# Please read....



## TAK (Sep 9, 2007)

http://www.petitiononline.com/ND1499/petition.html


----------



## Wes (Jan 3, 2008)

Tak
What is the purpose of this petition? I can't bring it up.
Wes


----------



## rutting (Jul 11, 2008)

I signed it hope every one else does!!


----------



## TAK (Sep 9, 2007)

To: North Dakota Legislators 
Dear Sir/Madam:

I am writing in regard to House Bill #1499. We, the sporting dog community, have recently learned from the North Dakota Fish and Game that individuals in North Dakota began this quest to pursue changing the training date for professional dog trainers. It is our sincere opinion that the professional dog trainers who have come north each summer, and have for decades, brought with them the gift of fiscal assistance and long lasting friendships to many rural towns and their inhabitants, are unfairly targeted by this needless legislation.

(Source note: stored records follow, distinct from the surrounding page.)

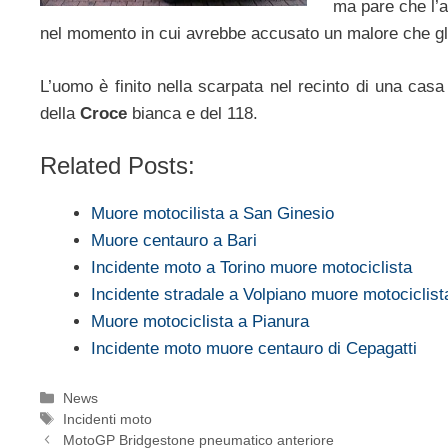
ma pare che l’a
nel momento in cui avrebbe accusato un malore che gli 
L’uomo è finito nella scarpata nel recinto di una casa s
della
Croce
bianca e del 118.
Related Posts:
Muore motocilista a San Ginesio
Muore centauro a Bari
Incidente moto a Torino muore motociclista
Incidente stradale a Volpiano muore motociclist
Muore motociclista a Pianura
Incidente moto muore centauro di Cepagatti
Categorie
News
Tag
Incidenti moto
MotoGP Bridgestone pneumatico anteriore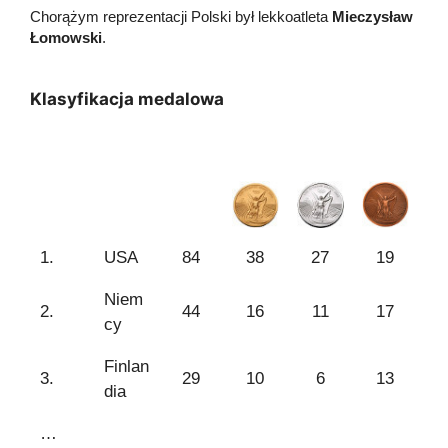
Chorążym reprezentacji Polski był lekkoatleta
Mieczysław
Łomowski
.
Klasyfikacja medalowa
1.
USA
84
38
27
19
Niem
2.
44
16
11
17
cy
Finlan
3.
29
10
6
13
dia
…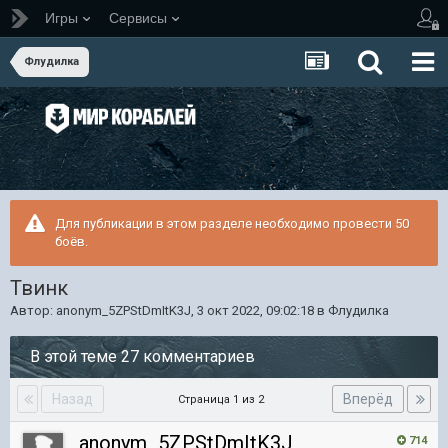
Игры
Сервисы
Флудилка
Для публикации в этом разделе необходимо провести 50
боёв.
Твинк
Автор:
anonym_5ZPStDmItK3J
,
3 окт 2022, 09:02:18
в
Флудилка
В этой теме 27 комментариев
Назад
Вперёд
Страница 1 из 2
anonym_5ZPStDmItK3J
714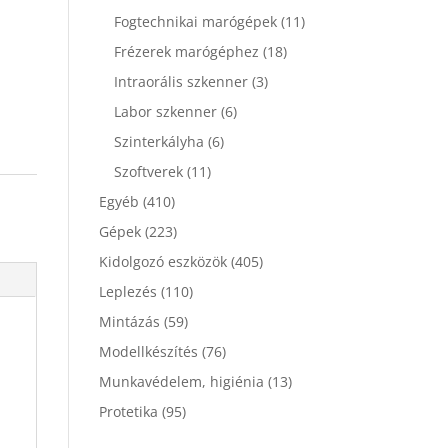
Fogtechnikai marógépek
(11)
Frézerek marógéphez
(18)
Intraorális szkenner
(3)
Labor szkenner
(6)
Szinterkályha
(6)
Szoftverek
(11)
Egyéb
(410)
Gépek
(223)
Kidolgozó eszközök
(405)
Leplezés
(110)
Mintázás
(59)
Modellkészítés
(76)
Munkavédelem, higiénia
(13)
Protetika
(95)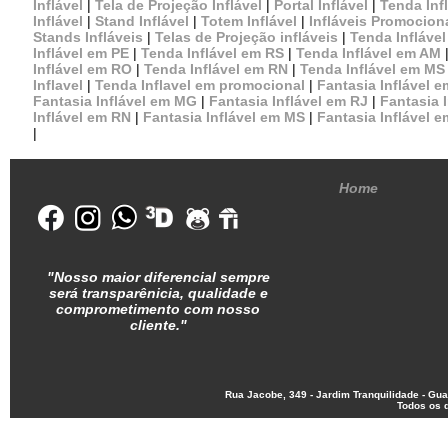
Inflável
|
Tela de Projeção Inflável
|
Portal Inflável
|
Tenda Inf
Inflável
|
Stand Inflável
|
Totem Inflável
|
Infláveis Promocion
Stands Infláveis
|
Telas de Projeção infláveis
|
Tenda Infláve
Inflável em PE
|
Tenda Inflável em RS
|
Tenda Inflável em AM
Inflável em RO
|
Tenda Inflável em RN
|
Tenda Inflável em MS
Inflavel
|
Tenda Inflavel em promocional
|
Fantasia Inflável 
Fantasia Inflável em MG
|
Fantasia Inflável em RJ
|
Fantasia 
Inflável em RN
|
Fantasia Inflável em MS
|
Fantasia Inflável 
|
Home
"Nosso maior diferencial sempre
será transparênicia, qualidade e
comprometimento com nosso
cliente.
"
Rua Jacobe, 349 - Jardim Tranquilidade - G
Todos os d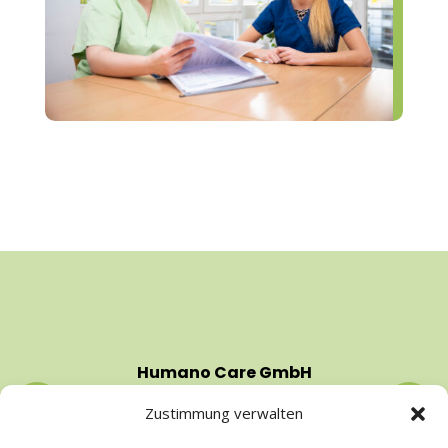
Humano Care GmbH
Zustimmung verwalten
Gärtnerstraße 16a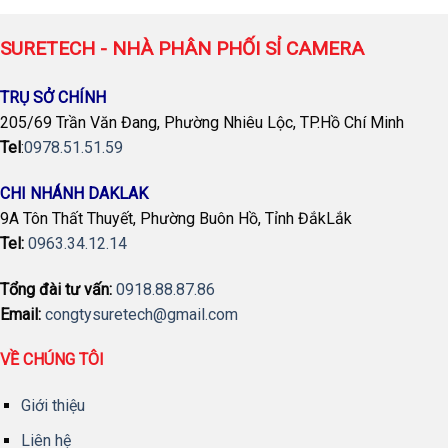
SURETECH - NHÀ PHÂN PHỐI SỈ CAMERA
TRỤ SỞ CHÍNH
205/69 Trần Văn Đang, Phường Nhiêu Lộc, TP.Hồ Chí Minh
Tel
:
0978.51.51.59
CHI NHÁNH DAKLAK
9A Tôn Thất Thuyết, Phường Buôn Hồ, Tỉnh ĐắkLắk
Tel:
0963.34.12.14
Tổng đài tư vấn:
0918.88.87.86
Email:
congtysuretech@gmail.com
VỀ CHÚNG TÔI
Giới thiệu
Liên hệ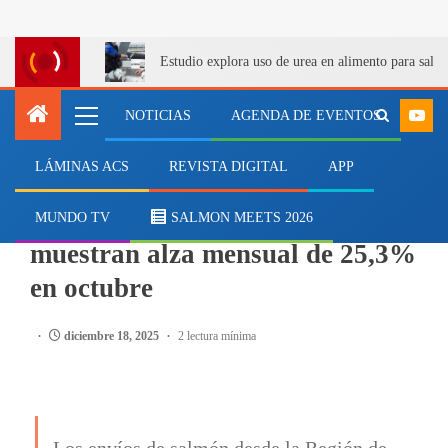
Estudio explora uso de urea en alimento para salm
NOTICIAS
AGENDA DE EVENTOS
LÁMINAS ACS
REVISTA DIGITAL
APP
SALMONICULTURA
Exportaciones de salmón
MUNDO TV
SALMON MEETS 2026
muestran alza mensual de 25,3%
en octubre
diciembre 18, 2025
2 lectura mínima
Los envíos de salmón desde la Región de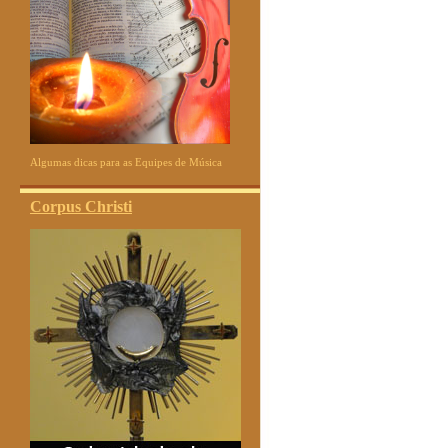
Algumas dicas para as Equipes de Música
Corpus Christi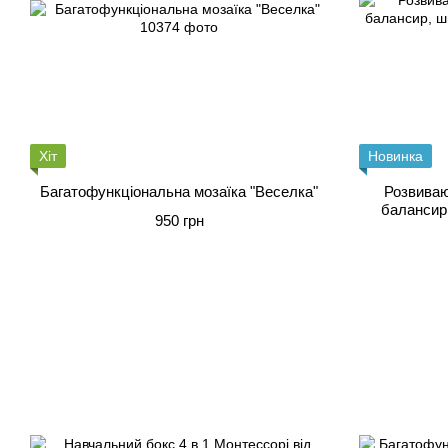
Хіт
Новинка
Багатофункціональна мозаїка "Веселка"
Розвиваюч
балансир,
950 грн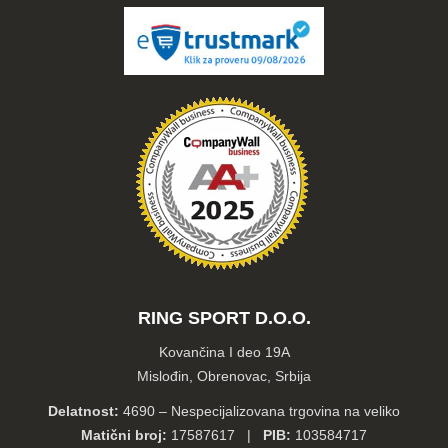
RING SPORT D.O.O.
Kovančina I deo 19A
Mislođin, Obrenovac, Srbija
Delatnost:
4690 – Nespecijalizovana trgovina na veliko
Matični broj:
17587617 |
PIB:
103584717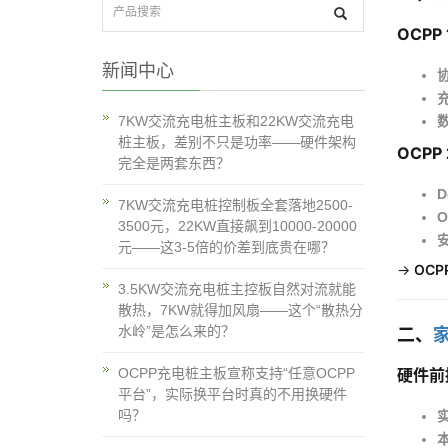
OCPP
新闻中心
7KW交流充电桩主板和22KW交流充电
桩主板，差别不只是功率——硬件架构
OCPP
完全是两套东西？
D
7KW交流充电桩控制板全套落地2500-
O
3500元，22KW直接飙到10000-20000
元——这3-5倍的价差到底贵在哪？
→ 
OC
3.5KW交流充电桩主控板自然对流就能
散热，7KW就得加风扇——这个“散热分
水岭”是怎么来的？
二、
OCPP充电桩主板宣称支持“任意OCPP
硬件前
平台”，实际换平台时真的不用换硬件
吗？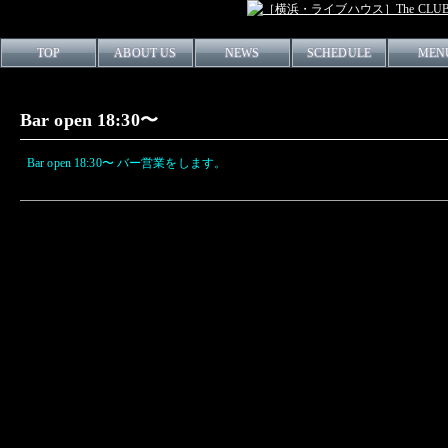
TOP
ABOUT US
NEWS
SCHEDULE
MEN
Bar open 18:30〜
Bar open 18:30〜 バー営業をします。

These dog trainers substantially add to the local economies for the two to three months that they are in residence. Most are gone, returning to their southern environs, by September 15th. They travel thousands of miles each summer, possessed with the sole intention of making progress in the training regimen of their clients' dogs. There is an essential need of a time span of approximately 40 - 60 days, starting after the 4th of July, to make progress with field trial dogs and hunting dogs alike. This time is the single most important training a dog can have in its life! National Champions and many good hunting dogs are made on the prairies of North Dakota. It is imperative to recognize that Professional Dog Trainers do not shoot the birds. It is similar to fishing and utilizing the catch and release method. Maintenance of the resource is paramount to the trainers! More importantly, evidence shows that partridge, grouse and pheasant populations have increased in the state and that these trainers have very little, if any, effect on the birds and their habitats.

The instigator and sponsors, clearly, have misjudged how many lives this legislation would affect. It is not just the trainers; it is the landowners, business owners and dog owners alike, who, yearly, support this sport. It is a sport that depends, profoundly, on the trainers and their relationships with landowners in the north. In North Dakota alone there are approximately 60 licensed professional trainers and the lives that are entwined with theirs are numerous. The effect of this legislation would surely, seriously impact the economies of these small towns!

We, respectfully, request that you consider, seriously, the ramifications of this potential legislation and decide that the cost is entirely too great to enact it. Thank you!

Sincerely,

Sincerely,

The Undersigned

View Current Signatures

--------------------------------------------------------------------------------

The Opposition to ND House Bill 1499 - TNy Petition to North Dakota Legislators was created by and written by Thomas & Shannon Nygard ([email protected]). This petition is hosted here at www.PetitionOnline.com as a public service. There is no endorsement of this petition, express or implied, by Artifice, Inc. or our sponsors. For technical support please use our simple Petition Help form.


----------



## InvaderZim (Sep 7, 2007)

TAK, 

I'm just curious, what are the dates the "man" is proposing? I can't find it anywhere. 

I, for one, find it a good thing to close down certain areas to training during wildlife's critical times. Utah does it. So do most western states.

Just a thought, I didn't sign it until I know.

Caleb


----------



## Theekillerbee (Jan 8, 2009)

Not that I wan't to stir the pot, but if you don't live in, and are a registered voter in NoDak, they won't care what you think, and your name will be pulled from any official petition.


----------